Open webOS Might Have a Future Now

Phoenix Devices

We determined that we are not prepared to just sit back and hope for the best, so we began our preparations to adopt Open webOS when it is released, and we will continue from where HP left off. But what does that even mean? It means to address the inadequacies of webOS itself, it means to have a constant dialogue with the greater community of users regarding the inadequacies of webOS, and working on adding new features and fixing annoying bugs. And, ultimately, it means to increase the selection of devices that webOS can run on—first by porting it to desirable new hardware already available on the market, and eventually over the long term by working with an established manufacturer to introduce a line of custom webOS devices.
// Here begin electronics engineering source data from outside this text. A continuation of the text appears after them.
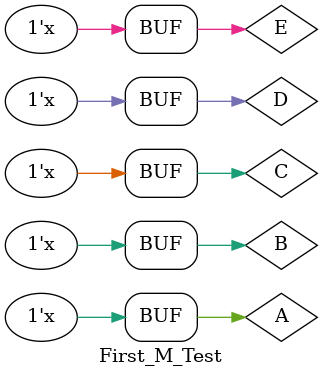
<source format=v>
`timescale 1ns / 1ps


module First_M_Test;
    reg      A,B,C,D,E;
    wire     F;
    First_M  The_UUT(A,B,C,D,E,F);
    
    initial {A,B,C,D,E} = 5'b0;  
    always 
    begin
        #100;
        {A,B,C,D,E} = {A,B,C,D,E} + 1'b1;
    end
endmodule


</source>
Boldfaced emphasis added by me.

If I were them, I’d pick just three Android tablets as targets for getting Open webOS running on them.

I’d like to see them target the Samsung Galaxy Tab 7″ (all generations), the Barnes & Noble NookColor, and the current 7″ Kindle Fire.
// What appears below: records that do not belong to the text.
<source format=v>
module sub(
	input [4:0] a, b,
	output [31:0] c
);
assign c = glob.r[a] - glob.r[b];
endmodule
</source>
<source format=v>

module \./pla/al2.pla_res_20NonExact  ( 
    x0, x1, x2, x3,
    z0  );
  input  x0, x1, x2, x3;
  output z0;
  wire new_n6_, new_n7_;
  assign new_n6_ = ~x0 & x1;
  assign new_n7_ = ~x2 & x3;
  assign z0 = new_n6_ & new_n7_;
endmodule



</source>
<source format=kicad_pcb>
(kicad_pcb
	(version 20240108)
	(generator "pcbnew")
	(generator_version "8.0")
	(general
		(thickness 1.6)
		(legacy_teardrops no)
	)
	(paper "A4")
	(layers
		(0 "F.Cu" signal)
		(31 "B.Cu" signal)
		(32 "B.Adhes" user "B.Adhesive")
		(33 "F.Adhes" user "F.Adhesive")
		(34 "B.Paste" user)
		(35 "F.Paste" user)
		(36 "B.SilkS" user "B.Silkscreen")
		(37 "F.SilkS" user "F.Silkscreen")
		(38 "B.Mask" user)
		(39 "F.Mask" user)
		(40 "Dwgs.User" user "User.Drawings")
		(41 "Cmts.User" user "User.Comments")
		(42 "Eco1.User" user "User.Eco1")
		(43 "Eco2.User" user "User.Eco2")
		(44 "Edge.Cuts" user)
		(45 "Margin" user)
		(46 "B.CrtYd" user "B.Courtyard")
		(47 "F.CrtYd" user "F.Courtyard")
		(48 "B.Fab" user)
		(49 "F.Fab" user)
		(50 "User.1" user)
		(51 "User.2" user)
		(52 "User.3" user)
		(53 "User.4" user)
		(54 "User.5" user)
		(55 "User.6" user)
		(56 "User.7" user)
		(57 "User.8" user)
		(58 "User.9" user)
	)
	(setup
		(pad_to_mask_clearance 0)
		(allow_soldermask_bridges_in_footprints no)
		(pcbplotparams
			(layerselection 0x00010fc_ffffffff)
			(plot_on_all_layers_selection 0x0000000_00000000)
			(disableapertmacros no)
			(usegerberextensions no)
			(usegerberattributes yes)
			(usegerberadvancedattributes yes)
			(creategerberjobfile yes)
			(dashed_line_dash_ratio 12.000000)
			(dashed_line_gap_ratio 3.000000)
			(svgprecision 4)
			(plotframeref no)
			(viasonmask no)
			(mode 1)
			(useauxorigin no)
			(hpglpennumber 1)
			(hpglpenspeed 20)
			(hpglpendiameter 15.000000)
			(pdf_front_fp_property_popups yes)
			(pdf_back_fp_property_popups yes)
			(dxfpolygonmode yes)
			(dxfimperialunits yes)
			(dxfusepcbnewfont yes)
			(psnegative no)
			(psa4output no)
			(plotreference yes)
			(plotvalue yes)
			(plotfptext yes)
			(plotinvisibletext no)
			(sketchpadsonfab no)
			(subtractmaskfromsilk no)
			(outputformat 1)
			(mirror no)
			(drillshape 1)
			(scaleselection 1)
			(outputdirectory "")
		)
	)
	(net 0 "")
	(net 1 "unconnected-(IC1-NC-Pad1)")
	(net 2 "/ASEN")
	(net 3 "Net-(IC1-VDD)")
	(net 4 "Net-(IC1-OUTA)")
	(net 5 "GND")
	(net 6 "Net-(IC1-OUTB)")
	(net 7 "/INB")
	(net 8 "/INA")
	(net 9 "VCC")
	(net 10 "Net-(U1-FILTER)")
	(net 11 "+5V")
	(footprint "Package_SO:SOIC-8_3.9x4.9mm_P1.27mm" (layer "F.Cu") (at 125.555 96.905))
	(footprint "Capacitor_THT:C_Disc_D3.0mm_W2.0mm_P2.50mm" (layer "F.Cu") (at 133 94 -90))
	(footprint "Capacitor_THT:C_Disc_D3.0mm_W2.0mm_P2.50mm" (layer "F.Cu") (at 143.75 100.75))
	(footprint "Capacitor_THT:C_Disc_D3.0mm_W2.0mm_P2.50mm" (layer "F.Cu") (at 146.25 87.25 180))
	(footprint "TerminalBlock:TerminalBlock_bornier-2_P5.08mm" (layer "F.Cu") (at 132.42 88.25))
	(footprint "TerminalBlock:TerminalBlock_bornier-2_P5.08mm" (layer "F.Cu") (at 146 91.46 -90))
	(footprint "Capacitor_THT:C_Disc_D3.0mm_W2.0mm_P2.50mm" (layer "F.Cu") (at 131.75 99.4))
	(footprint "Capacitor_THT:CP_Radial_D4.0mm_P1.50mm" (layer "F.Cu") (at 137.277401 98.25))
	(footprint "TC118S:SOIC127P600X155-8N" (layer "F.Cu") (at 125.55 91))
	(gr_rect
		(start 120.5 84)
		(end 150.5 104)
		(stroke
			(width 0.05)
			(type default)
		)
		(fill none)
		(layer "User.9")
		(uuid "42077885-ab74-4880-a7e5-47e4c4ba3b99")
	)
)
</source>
The Samsung tablets are sleek hardware. So is the NookColor. The Fire is the most popular Android tablet. And by early next year, people should be able to pick up any of these used for about US$99. That would be a very inexpensive entry point for people to experiment with Open webOS.

Update after the break.

Steven Troughton-Smith disagrees with my target devices:

And he points to this:

You probably haven’t heard of 1 or more of the following;

1. Hexxeh

2. OpeniBoot

3. iPhone Linux

4. Chromium OS [its been here for over a year]

5. iDroid

We managed to port Android to the iPhone 2G, 3G, iPod touch 1G and the 2G is a WIP. Why not iPad? Userland installations via a firmware exploit is possible too [pod2g is working on it for other devices].
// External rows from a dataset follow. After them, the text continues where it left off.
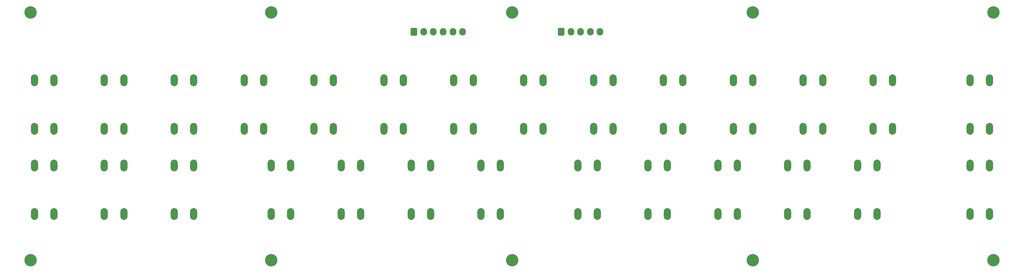
<source format=gbr>
%TF.GenerationSoftware,KiCad,Pcbnew,(6.0.8)*%
%TF.CreationDate,2022-12-29T19:12:47+02:00*%
%TF.ProjectId,mahjong_control_panel,6d61686a-6f6e-4675-9f63-6f6e74726f6c,rev?*%
%TF.SameCoordinates,Original*%
%TF.FileFunction,Soldermask,Top*%
%TF.FilePolarity,Negative*%
%FSLAX46Y46*%
G04 Gerber Fmt 4.6, Leading zero omitted, Abs format (unit mm)*
G04 Created by KiCad (PCBNEW (6.0.8)) date 2022-12-29 19:12:47*
%MOMM*%
%LPD*%
G01*
G04 APERTURE LIST*
G04 Aperture macros list*
%AMRoundRect*
0 Rectangle with rounded corners*
0 $1 Rounding radius*
0 $2 $3 $4 $5 $6 $7 $8 $9 X,Y pos of 4 corners*
0 Add a 4 corners polygon primitive as box body*
4,1,4,$2,$3,$4,$5,$6,$7,$8,$9,$2,$3,0*
0 Add four circle primitives for the rounded corners*
1,1,$1+$1,$2,$3*
1,1,$1+$1,$4,$5*
1,1,$1+$1,$6,$7*
1,1,$1+$1,$8,$9*
0 Add four rect primitives between the rounded corners*
20,1,$1+$1,$2,$3,$4,$5,0*
20,1,$1+$1,$4,$5,$6,$7,0*
20,1,$1+$1,$6,$7,$8,$9,0*
20,1,$1+$1,$8,$9,$2,$3,0*%
G04 Aperture macros list end*
%ADD10O,1.850000X3.048000*%
%ADD11C,3.200000*%
%ADD12RoundRect,0.250000X-0.600000X-0.725000X0.600000X-0.725000X0.600000X0.725000X-0.600000X0.725000X0*%
%ADD13O,1.700000X1.950000*%
G04 APERTURE END LIST*
D10*
%TO.C,H*%
X153000000Y-42500000D03*
X153000000Y-55000000D03*
X158000000Y-55000000D03*
X158000000Y-42500000D03*
%TD*%
D11*
%TO.C,REF\u002A\u002A*%
X26000000Y-89000000D03*
%TD*%
%TO.C,REF\u002A\u002A*%
X150000000Y-25000000D03*
%TD*%
D10*
%TO.C,C*%
X63000000Y-55000000D03*
X63000000Y-42500000D03*
X68000000Y-42500000D03*
X68000000Y-55000000D03*
%TD*%
%TO.C,I*%
X171000000Y-55000000D03*
X171000000Y-42500000D03*
X176000000Y-55000000D03*
X176000000Y-42500000D03*
%TD*%
%TO.C,RIICHI*%
X239000000Y-77000000D03*
X239000000Y-64500000D03*
X244000000Y-77000000D03*
X244000000Y-64500000D03*
%TD*%
%TO.C,RON*%
X268000000Y-64500000D03*
X268000000Y-77000000D03*
X273000000Y-77000000D03*
X273000000Y-64500000D03*
%TD*%
%TO.C,KAN*%
X185000000Y-77000000D03*
X185000000Y-64500000D03*
X190000000Y-64500000D03*
X190000000Y-77000000D03*
%TD*%
D11*
%TO.C,REF\u002A\u002A*%
X274000000Y-25000000D03*
%TD*%
%TO.C,REF\u002A\u002A*%
X88000000Y-89000000D03*
%TD*%
D10*
%TO.C,LAST*%
X167000000Y-64500000D03*
X167000000Y-77000000D03*
X172000000Y-64500000D03*
X172000000Y-77000000D03*
%TD*%
%TO.C,D*%
X81000000Y-55000000D03*
X81000000Y-42500000D03*
X86000000Y-55000000D03*
X86000000Y-42500000D03*
%TD*%
%TO.C,K*%
X207000000Y-55000000D03*
X207000000Y-42500000D03*
X212000000Y-55000000D03*
X212000000Y-42500000D03*
%TD*%
%TO.C,PON*%
X203000000Y-77000000D03*
X203000000Y-64500000D03*
X208000000Y-77000000D03*
X208000000Y-64500000D03*
%TD*%
%TO.C,BIG*%
X124000000Y-64500000D03*
X124000000Y-77000000D03*
X129000000Y-77000000D03*
X129000000Y-64500000D03*
%TD*%
%TO.C,N*%
X268000000Y-42500000D03*
X268000000Y-55000000D03*
X273000000Y-42500000D03*
X273000000Y-55000000D03*
%TD*%
%TO.C,F*%
X117000000Y-42500000D03*
X117000000Y-55000000D03*
X122000000Y-55000000D03*
X122000000Y-42500000D03*
%TD*%
%TO.C,TAKE*%
X88000000Y-64500000D03*
X88000000Y-77000000D03*
X93000000Y-77000000D03*
X93000000Y-64500000D03*
%TD*%
%TO.C,G*%
X135000000Y-42500000D03*
X135000000Y-55000000D03*
X140000000Y-55000000D03*
X140000000Y-42500000D03*
%TD*%
D11*
%TO.C,REF\u002A\u002A*%
X88000000Y-25000000D03*
%TD*%
D10*
%TO.C,BET*%
X63000000Y-64500000D03*
X63000000Y-77000000D03*
X68000000Y-64500000D03*
X68000000Y-77000000D03*
%TD*%
D11*
%TO.C,REF\u002A\u002A*%
X212000000Y-25000000D03*
%TD*%
%TO.C,REF\u002A\u002A*%
X274000000Y-89000000D03*
%TD*%
D12*
%TO.C,J2 KEY*%
X124750000Y-30000000D03*
D13*
X127250000Y-30000000D03*
X129750000Y-30000000D03*
X132250000Y-30000000D03*
X134750000Y-30000000D03*
X137250000Y-30000000D03*
%TD*%
D10*
%TO.C,F.F.*%
X27000000Y-64500000D03*
X27000000Y-77000000D03*
X32000000Y-64500000D03*
X32000000Y-77000000D03*
%TD*%
D11*
%TO.C,REF\u002A\u002A*%
X150000000Y-89000000D03*
%TD*%
D10*
%TO.C,WUP*%
X106000000Y-77000000D03*
X106000000Y-64500000D03*
X111000000Y-77000000D03*
X111000000Y-64500000D03*
%TD*%
%TO.C,START*%
X45000000Y-77000000D03*
X45000000Y-64500000D03*
X50000000Y-64500000D03*
X50000000Y-77000000D03*
%TD*%
%TO.C,M*%
X243000000Y-55000000D03*
X243000000Y-42500000D03*
X248000000Y-42500000D03*
X248000000Y-55000000D03*
%TD*%
D11*
%TO.C,REF\u002A\u002A*%
X26000000Y-25000000D03*
%TD*%
D10*
%TO.C,L*%
X225000000Y-42500000D03*
X225000000Y-55000000D03*
X230000000Y-42500000D03*
X230000000Y-55000000D03*
%TD*%
%TO.C,CHI*%
X221000000Y-77000000D03*
X221000000Y-64500000D03*
X226000000Y-64500000D03*
X226000000Y-77000000D03*
%TD*%
%TO.C,B*%
X45000000Y-42500000D03*
X45000000Y-55000000D03*
X50000000Y-42500000D03*
X50000000Y-55000000D03*
%TD*%
%TO.C,A*%
X27000000Y-55000000D03*
X27000000Y-42500000D03*
X32000000Y-55000000D03*
X32000000Y-42500000D03*
%TD*%
D12*
%TO.C,J1 COM*%
X162650000Y-30000000D03*
D13*
X165150000Y-30000000D03*
X167650000Y-30000000D03*
X170150000Y-30000000D03*
X172650000Y-30000000D03*
%TD*%
D10*
%TO.C,E*%
X99000000Y-55000000D03*
X99000000Y-42500000D03*
X104000000Y-55000000D03*
X104000000Y-42500000D03*
%TD*%
%TO.C,SMALL*%
X142000000Y-64500000D03*
X142000000Y-77000000D03*
X147000000Y-64500000D03*
X147000000Y-77000000D03*
%TD*%
D11*
%TO.C,REF\u002A\u002A*%
X212000000Y-89000000D03*
%TD*%
D10*
%TO.C,J*%
X189000000Y-42500000D03*
X189000000Y-55000000D03*
X194000000Y-42500000D03*
X194000000Y-55000000D03*
%TD*%
M02*

</source>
This is totally possible and real.

Well that does change things a bit.

I still say go for at least one inexpensive 7″ tablet. People don’t want to risk bricking something that’s expensive.

And if webOS could run on a Retina Display iPad, that would be epic.


Filed under webOS

5 responses to “Open webOS Might Have a Future Now

  1. Rich Finck

    I would want something with a lot more horsepower than the slow as molasses TP I test drove way back when. I also think my Pre phone was a faster device. I believe the code also needs mucho work. The code was released way before it was ready.

  2. Get over it, WebOS is very, very dead. Pre 1/2/3 were decent phones, and WebOS SHOULD HAVE been developed solely for mobile platform.

    The only thing saving WebOS was the fact that the TP sold so many units, hence raising the ‘awareness’ of the WebOS platform and securing ‘customers’. However, I can still get MINT CONDITION units off local forums, ebay and the local paper whenever I want for roughly 180$ with Touchstones, keyboards, cases included.

    Even with preware and homebrew, the webOS experience is less than satisfactory on a TP. This revival debate is a case of a bunch of die-hard fans, desperately gripping to a software platform that never took off. I guess that’s a critique/opinion of the current programming mobile landscape (iOS versus android versus BB versus symbian, etc). WebOS is not popular or widely known and less used. The CM team and related members were nice enough to port ICS over to the Touchpad. That has now sparked a new interest in the now discontinued unit.

    Preware was a failure. It never took off like Cydia, even though it *should* have. The TP hardawre has also proven unreliable, faulty, and produced in a very *cheap* fashion, e.g. speaker hairline cracks, general case cracks, EVERY official case warping.

    • mikecane

      No one argues that the TouchPad hardware was sub-optimal. Why blame the software? And why shouldn’t it have a second (OK, maybe third? fifth?) chance?

  3. Why, WHY, would anyone want to run Android on an iPhone?

  4. Ravi

    webOS isn’t going anywhere on iPhones and iPads.

    You didn’t look at the ports carefully enough. AFAICT, no one has *any* GPU acceleration (2D or 3D) working on any iDevice with anything other than iOS (not even the original iPhone) No acceleration at all means a UI that might be slower than Android 1.0 (which, despite what you’ve heard, was accelerated in plenty of places), Retina devices would probably be slower than non-Retina devices (no GPU help in pushing around 4X the pixels), no video playback. bad battery life, …

    The only practical route forward for webOS is to be ported to devices with Linux-compatible GPU drivers (of which there are many, fortunately).